Even in the age of AI-generated code, building systems from scratch remains educationally essential:
- Understanding vs. Using: AI shows what works, TinyTorch teaches why it works
- Systems Literacy: Debugging real ML requires understanding abstractions like autograd and data loaders
- AI-Augmented Engineers: The best engineers collaborate with AI tools, not rely on them blindly
- Intentional Design: Systems thinking about memory, performance, and architecture can't be outsourced
🏗️ Repository Structure
TinyTorch/
├── README.md # This file - main entry point
├── docs/
│ ├── INSTRUCTOR_GUIDE.md # Complete teaching guide
│ ├── STUDENT_GUIDE.md # Complete learning path
│ └── [detailed docs] # Pedagogy and development guides
├── modules/
│ ├── 00_setup/ # Development workflow
│ ├── 01_tensor/ # Tensor operations
│ ├── 02_activations/ # Activation functions
│ ├── 03_layers/ # Neural network layers
│ ├── 04_networks/ # Network architectures
│ ├── 05_cnn/ # Convolution operations
│ ├── 06_dataloader/ # Data loading pipeline
│ └── 07-13/ # Advanced features
├── tinytorch/ # The actual Python package
├── bin/ # CLI tools (tito)
└── tests/ # Integration tests
📚 Educational Approach
Real Data, Real Systems
- Work with CIFAR-10 (10,000 real images)

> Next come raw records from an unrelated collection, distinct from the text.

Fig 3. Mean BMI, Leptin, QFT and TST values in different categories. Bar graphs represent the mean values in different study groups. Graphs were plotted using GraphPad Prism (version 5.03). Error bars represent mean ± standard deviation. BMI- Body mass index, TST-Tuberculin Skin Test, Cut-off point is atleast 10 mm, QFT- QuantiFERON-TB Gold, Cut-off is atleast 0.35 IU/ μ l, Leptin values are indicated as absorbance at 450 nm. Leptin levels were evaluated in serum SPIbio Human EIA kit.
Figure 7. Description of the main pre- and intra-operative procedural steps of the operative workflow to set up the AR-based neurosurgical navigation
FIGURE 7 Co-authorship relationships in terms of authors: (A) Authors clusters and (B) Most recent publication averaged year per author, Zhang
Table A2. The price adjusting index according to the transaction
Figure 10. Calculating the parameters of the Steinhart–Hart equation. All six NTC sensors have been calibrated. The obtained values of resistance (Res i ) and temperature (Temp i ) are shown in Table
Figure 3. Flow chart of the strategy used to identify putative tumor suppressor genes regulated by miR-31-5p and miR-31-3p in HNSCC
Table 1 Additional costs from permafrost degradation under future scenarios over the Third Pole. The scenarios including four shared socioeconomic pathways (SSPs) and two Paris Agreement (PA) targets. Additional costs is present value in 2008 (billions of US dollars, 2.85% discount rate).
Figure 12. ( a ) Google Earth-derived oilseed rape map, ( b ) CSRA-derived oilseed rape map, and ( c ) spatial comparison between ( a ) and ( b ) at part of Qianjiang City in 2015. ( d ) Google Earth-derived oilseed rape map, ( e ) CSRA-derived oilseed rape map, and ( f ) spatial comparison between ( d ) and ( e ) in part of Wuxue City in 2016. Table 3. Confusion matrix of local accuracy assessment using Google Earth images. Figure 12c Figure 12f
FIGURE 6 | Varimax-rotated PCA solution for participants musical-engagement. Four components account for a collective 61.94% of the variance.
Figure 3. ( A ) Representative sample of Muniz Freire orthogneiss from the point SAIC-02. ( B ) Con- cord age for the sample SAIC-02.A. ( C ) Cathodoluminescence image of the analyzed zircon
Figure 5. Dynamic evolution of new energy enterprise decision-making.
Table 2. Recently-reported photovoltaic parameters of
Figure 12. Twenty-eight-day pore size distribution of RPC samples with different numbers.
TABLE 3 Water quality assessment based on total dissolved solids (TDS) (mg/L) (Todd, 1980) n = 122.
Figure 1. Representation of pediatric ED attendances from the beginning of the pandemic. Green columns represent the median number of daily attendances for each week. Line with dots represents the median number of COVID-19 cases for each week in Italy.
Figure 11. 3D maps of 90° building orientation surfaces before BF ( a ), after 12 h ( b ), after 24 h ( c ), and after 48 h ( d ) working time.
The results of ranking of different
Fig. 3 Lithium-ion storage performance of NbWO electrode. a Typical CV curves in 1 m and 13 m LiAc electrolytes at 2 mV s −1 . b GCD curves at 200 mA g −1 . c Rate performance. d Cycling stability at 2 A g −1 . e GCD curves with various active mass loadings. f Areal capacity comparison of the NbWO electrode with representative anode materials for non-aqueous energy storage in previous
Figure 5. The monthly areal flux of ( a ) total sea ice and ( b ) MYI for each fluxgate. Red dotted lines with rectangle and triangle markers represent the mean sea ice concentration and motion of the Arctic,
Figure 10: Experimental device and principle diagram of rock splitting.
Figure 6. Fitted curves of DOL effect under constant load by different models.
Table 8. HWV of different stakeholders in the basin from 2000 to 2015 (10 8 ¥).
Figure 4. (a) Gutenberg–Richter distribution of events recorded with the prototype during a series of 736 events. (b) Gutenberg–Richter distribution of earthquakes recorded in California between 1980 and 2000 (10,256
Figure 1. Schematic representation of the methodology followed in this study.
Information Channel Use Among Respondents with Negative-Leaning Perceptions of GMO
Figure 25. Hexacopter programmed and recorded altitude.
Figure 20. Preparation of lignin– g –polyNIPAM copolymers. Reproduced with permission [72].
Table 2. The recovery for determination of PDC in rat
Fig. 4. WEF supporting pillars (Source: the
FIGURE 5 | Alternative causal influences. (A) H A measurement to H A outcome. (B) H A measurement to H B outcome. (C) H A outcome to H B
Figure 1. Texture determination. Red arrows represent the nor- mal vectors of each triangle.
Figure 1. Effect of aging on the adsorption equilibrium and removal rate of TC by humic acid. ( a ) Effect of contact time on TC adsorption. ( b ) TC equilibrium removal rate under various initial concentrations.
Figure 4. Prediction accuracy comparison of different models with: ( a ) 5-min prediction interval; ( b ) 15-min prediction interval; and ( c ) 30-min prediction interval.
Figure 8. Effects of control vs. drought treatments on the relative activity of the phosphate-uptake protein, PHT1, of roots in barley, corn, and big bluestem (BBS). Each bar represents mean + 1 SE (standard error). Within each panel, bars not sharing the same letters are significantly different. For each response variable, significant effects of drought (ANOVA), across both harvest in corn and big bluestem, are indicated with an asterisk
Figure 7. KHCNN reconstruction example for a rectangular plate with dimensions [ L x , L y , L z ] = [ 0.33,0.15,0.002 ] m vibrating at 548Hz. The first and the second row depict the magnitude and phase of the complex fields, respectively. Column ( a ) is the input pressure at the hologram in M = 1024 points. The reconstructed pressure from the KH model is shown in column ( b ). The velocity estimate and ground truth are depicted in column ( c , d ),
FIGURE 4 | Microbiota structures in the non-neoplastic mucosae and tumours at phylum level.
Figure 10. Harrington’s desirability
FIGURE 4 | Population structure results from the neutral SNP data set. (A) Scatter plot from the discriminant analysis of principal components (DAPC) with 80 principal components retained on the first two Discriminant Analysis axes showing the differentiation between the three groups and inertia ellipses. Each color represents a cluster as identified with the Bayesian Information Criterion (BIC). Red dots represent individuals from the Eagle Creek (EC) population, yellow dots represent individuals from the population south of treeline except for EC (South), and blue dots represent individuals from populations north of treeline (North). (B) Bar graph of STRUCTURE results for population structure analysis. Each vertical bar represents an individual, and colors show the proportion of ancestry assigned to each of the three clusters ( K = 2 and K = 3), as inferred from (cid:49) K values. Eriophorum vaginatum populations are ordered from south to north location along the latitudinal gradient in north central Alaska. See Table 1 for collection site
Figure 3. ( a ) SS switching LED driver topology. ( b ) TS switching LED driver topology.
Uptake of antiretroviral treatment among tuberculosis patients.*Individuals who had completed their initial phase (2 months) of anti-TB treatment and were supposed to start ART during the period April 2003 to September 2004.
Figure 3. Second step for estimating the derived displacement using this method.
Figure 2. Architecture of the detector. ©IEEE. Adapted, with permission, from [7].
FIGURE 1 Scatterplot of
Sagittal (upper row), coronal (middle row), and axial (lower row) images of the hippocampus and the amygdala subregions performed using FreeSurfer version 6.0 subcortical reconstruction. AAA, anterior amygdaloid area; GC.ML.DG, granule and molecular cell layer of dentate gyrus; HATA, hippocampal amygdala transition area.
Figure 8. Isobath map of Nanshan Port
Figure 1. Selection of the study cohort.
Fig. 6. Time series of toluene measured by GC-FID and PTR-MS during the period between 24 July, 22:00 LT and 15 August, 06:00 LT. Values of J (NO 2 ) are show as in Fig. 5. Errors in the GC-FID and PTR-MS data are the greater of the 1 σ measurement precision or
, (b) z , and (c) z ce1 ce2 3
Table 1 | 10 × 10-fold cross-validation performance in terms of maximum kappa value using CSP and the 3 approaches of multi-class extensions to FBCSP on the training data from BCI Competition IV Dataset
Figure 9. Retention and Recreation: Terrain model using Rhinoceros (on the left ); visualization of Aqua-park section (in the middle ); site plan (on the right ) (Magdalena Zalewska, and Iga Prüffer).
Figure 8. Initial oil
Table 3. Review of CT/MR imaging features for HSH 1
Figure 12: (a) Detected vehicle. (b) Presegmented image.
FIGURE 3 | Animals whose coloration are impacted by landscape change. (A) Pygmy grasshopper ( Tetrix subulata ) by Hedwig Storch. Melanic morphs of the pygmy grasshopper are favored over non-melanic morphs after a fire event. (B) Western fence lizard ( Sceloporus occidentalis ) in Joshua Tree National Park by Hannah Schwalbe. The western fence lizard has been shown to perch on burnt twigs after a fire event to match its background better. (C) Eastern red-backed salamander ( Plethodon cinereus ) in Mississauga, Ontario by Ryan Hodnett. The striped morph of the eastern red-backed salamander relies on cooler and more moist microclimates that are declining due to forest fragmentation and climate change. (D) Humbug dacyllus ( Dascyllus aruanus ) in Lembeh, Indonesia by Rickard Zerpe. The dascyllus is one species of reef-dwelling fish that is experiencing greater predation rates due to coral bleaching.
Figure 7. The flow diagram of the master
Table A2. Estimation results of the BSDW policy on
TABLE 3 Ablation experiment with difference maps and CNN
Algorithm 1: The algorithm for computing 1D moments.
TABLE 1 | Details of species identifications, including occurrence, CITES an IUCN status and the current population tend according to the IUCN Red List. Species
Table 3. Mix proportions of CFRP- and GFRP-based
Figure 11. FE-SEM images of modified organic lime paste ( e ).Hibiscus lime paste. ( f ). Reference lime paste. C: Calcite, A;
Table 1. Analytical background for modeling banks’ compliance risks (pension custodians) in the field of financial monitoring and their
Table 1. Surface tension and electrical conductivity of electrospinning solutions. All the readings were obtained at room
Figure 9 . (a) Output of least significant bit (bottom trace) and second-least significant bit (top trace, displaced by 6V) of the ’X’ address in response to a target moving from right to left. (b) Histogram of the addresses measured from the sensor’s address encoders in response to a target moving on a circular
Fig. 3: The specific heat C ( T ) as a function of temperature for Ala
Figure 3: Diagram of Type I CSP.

- Production-style code organization
- Performance and engineering considerations
Immediate Feedback
- Tests provide instant verification
- Students see their code working quickly
- Progress is visible and measurable
Progressive Complexity
- Start simple (activation functions)
- Build complexity gradually (layers → networks → training)
- Connect to real ML engineering practices
🤝 Contributing
We welcome contributions! See our development documentation for guidelines on creating new modules or improving existing ones.
📄 License
Apache License 2.0 - see the LICENSE file for details.
🎉 Ready to Start?
Instructors
- Read the 📖 Instructor Guide
- Test your setup:
tito system doctor - Start with:
cd modules/00_setup && jupyter lab setup_dev.py
Students
- Read the 🔥 Student Guide
- Begin with:
cd modules/00_setup && jupyter lab setup_dev.py - Follow the 5-step workflow for each module
🚀 TinyTorch is ready for classroom use with 6+ weeks of proven curriculum content!